Reisezeit: Oktober / November 2010  |  von Katja Döring

Südafrika ist ein faszinierendes Land. Es heißt, wenn man einmal da war, will man immer wieder zurück. Auch mich hat der Virus gepackt! Ich weiß, dass ich auf jeden Fall wieder hinfliegen werde und freue mich schon jetzt auf den Moment, wo ich dort aus dem Flugzeug steigen werde :-)

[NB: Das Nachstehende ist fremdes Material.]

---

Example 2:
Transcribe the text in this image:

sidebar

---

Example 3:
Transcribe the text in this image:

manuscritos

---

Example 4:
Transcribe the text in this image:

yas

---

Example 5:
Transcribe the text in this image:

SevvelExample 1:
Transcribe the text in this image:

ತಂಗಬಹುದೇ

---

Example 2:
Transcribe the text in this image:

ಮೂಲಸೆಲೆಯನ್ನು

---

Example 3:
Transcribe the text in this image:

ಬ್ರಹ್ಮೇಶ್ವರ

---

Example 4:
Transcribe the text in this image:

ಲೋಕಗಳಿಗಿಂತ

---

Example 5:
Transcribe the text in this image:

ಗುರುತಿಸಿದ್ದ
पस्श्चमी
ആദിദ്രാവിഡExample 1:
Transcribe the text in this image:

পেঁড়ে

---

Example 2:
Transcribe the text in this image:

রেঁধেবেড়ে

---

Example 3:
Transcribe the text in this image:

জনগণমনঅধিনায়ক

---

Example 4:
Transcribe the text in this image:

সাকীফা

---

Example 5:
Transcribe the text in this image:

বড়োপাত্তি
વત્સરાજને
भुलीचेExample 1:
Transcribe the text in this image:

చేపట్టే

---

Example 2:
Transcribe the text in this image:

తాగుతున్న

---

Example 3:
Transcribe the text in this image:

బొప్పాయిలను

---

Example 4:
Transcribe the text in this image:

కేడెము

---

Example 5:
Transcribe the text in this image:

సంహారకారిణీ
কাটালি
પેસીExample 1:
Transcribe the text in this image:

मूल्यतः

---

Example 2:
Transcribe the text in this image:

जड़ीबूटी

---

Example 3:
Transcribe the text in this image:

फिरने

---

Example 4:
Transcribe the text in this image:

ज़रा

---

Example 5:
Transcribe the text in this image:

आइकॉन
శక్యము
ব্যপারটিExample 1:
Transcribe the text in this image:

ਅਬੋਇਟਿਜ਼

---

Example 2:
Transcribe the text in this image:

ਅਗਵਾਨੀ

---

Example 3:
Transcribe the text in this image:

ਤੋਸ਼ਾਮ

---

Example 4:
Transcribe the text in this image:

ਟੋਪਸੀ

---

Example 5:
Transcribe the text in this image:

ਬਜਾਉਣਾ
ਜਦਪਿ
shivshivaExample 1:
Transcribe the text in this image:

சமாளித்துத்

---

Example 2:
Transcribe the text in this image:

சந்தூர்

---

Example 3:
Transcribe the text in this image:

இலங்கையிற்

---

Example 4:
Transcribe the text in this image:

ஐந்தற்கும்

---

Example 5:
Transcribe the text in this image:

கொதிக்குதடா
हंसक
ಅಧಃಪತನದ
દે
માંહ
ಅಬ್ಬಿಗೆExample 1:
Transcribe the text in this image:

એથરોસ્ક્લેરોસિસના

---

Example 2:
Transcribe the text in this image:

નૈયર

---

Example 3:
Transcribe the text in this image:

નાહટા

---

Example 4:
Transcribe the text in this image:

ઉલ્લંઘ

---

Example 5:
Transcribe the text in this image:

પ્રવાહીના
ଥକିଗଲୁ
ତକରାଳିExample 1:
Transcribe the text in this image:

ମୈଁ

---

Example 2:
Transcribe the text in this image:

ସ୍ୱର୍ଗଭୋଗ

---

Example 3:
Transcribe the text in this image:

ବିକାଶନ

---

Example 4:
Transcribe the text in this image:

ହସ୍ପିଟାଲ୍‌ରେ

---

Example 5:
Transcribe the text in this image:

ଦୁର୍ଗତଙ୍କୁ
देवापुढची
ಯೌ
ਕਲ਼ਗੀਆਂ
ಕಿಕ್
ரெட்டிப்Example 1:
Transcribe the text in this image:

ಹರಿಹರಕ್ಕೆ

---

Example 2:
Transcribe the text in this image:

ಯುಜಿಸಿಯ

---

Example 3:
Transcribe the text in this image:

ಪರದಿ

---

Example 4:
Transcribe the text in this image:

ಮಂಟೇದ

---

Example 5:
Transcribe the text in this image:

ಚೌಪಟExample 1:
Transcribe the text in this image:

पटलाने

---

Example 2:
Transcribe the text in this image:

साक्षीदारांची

Cape Town - The Mothertown

Schon imposant wenn man so direkt davor steht

Schon imposant wenn man so direkt davor steht

Südafrika - seit meinem 1. Lehrjahr hatte ich in dieses Land reisen wollen und jetzt sollte dieser Traum Wirklichkeit werden! Mit dem A-380 von Frankfurt nach Johannesburg - für eine Reiseverkehrskauffrau vielleicht auch das ein kleiner Traum, dachte ich jedenfalls.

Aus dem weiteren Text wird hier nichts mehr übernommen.